A borrower may carry out a debt buy-back transaction with a proper legal structure for such purpose. If the borrower directly buys back debt, then such debt will be extinguished by operation of law; therefore, another affiliated entity should carry out the buy-back transaction. Such affiliated entity should be incorporated and funded in a way that does not violate the borrower’s organisational documents or any shareholders' or investment agreements with respect to the borrower. The debt buy-back should be carried out in a way that is not to be characterised as a preferential payment for a member of a club deal or in a way that otherwise violates the intercreditor agreement or syndication provisions.
There is no stamp tax in Mexico.
In terms of Mexican Income Tax Law, interest paid by Mexican tax residents to non-residents will generally be subject to withholding tax, at rates that vary depending on the nature of the beneficial owner of the interest and the characteristics of the transactions that give rise to the interest. The applicable withholding tax rates contemplated under the law range from 4.9% (applicable to certain foreign banks, as detailed below) to 40% (applicable to entities who are residents in tax haven jurisdictions). Interest arising from loans granted by foreign banks (including investment or non-bank banks) to Mexican residents shall be subject to a 10% withholding tax. Nevertheless, such withholding tax rate is further reduced to 4.9% through a transitory provision that was enacted in 2014 and is still in force today. Under the transitory provision, the reduced rate shall apply if the beneficial owner of the interest payments (ie, the foreign bank) is a resident in a country that has entered into a tax treaty with Mexico, and if any applicable requirements established in the corresponding tax treaty to apply the reduced tax rate are effectively complied with. “Qualified Lender” usually refers to a lender (or its successor or assignee) that is eligible for a withholding tax rate that is not detrimental to the borrower, considering its gross-up obligations set forth in the loan documents with respect to the relevant withholding tax. Interest paid to domestic financial institutions is not subject to withholding tax.
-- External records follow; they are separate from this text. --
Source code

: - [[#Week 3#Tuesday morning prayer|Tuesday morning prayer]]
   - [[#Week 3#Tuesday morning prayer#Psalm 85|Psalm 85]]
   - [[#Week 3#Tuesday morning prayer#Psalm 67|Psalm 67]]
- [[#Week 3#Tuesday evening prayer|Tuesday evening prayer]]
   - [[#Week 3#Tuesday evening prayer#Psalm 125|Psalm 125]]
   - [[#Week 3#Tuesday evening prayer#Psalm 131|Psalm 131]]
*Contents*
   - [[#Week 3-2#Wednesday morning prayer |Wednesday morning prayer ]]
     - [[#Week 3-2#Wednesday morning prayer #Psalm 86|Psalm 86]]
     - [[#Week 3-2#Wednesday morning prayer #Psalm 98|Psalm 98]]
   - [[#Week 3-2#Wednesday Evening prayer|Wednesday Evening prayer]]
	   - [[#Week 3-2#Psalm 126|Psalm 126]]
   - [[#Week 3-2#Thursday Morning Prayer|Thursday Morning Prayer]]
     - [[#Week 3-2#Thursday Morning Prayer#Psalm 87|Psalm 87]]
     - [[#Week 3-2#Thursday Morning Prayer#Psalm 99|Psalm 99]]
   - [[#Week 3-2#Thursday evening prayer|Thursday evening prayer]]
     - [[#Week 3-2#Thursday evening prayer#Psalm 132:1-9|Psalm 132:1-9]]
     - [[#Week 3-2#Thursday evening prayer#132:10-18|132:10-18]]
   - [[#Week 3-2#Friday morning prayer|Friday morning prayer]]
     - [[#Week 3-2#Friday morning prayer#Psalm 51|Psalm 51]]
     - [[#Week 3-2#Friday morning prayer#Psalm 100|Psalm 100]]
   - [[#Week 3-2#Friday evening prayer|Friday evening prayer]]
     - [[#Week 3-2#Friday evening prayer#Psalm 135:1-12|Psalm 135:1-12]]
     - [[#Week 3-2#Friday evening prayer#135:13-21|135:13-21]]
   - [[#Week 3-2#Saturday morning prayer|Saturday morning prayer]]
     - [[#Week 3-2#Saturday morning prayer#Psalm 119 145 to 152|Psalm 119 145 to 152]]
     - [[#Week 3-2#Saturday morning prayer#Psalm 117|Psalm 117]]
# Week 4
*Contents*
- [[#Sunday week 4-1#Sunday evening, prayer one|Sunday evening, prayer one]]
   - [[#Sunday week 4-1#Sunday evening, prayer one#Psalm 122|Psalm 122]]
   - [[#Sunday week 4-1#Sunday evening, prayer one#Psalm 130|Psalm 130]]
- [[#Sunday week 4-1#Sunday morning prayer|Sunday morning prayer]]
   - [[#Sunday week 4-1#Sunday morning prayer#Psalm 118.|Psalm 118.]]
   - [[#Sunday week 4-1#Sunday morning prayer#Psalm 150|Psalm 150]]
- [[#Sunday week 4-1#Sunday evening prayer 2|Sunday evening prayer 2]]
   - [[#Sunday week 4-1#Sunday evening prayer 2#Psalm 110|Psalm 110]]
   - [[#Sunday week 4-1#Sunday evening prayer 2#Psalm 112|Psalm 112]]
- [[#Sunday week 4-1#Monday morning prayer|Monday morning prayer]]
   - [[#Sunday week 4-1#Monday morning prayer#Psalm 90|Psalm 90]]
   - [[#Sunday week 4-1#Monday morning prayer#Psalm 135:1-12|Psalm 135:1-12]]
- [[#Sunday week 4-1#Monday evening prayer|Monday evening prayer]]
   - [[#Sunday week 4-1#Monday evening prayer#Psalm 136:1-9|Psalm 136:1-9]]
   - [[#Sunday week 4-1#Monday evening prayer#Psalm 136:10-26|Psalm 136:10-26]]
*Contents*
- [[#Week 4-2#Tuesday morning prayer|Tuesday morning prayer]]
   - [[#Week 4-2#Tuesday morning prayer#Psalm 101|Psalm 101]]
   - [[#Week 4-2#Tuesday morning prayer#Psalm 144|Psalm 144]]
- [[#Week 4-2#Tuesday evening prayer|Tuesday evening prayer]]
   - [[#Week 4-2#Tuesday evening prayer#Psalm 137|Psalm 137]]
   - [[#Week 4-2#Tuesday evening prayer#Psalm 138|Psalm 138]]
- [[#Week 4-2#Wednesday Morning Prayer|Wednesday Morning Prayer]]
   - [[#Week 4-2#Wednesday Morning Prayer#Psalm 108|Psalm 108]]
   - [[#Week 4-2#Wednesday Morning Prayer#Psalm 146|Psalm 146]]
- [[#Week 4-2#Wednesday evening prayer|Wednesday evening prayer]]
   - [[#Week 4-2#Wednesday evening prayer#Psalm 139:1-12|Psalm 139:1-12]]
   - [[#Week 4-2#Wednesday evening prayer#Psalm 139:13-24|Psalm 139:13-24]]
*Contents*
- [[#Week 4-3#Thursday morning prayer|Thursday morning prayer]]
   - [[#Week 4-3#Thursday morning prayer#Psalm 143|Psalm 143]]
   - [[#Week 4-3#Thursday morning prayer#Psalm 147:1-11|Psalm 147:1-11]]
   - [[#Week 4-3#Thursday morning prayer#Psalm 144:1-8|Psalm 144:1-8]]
In general terms, interest payments made by a Mexican resident to its foreign related parties are non-deductible for income tax purposes if the indebtedness of the Mexican resident exceeds a 3:1 debt to equity ratio of the Mexican payer. Exceptions may apply in certain industries (such as certain strategic and infrastructure sectors).
See 10.2 Listed Targets.
The bidder has no obligation to guarantee payment or to confirm that it has the funds (or loan commitments or confirmations) to carry out a takeover transaction with respect to a listed or regulated target. Settlement of the consideration of a listed target must be carried out pursuant to the regulations of the relevant exchange. A financing provider will, however, include conditions and representations with respect to the compliance of the applicable regulatory requirements for the acquisitions, which will vary depending on the nature of the target.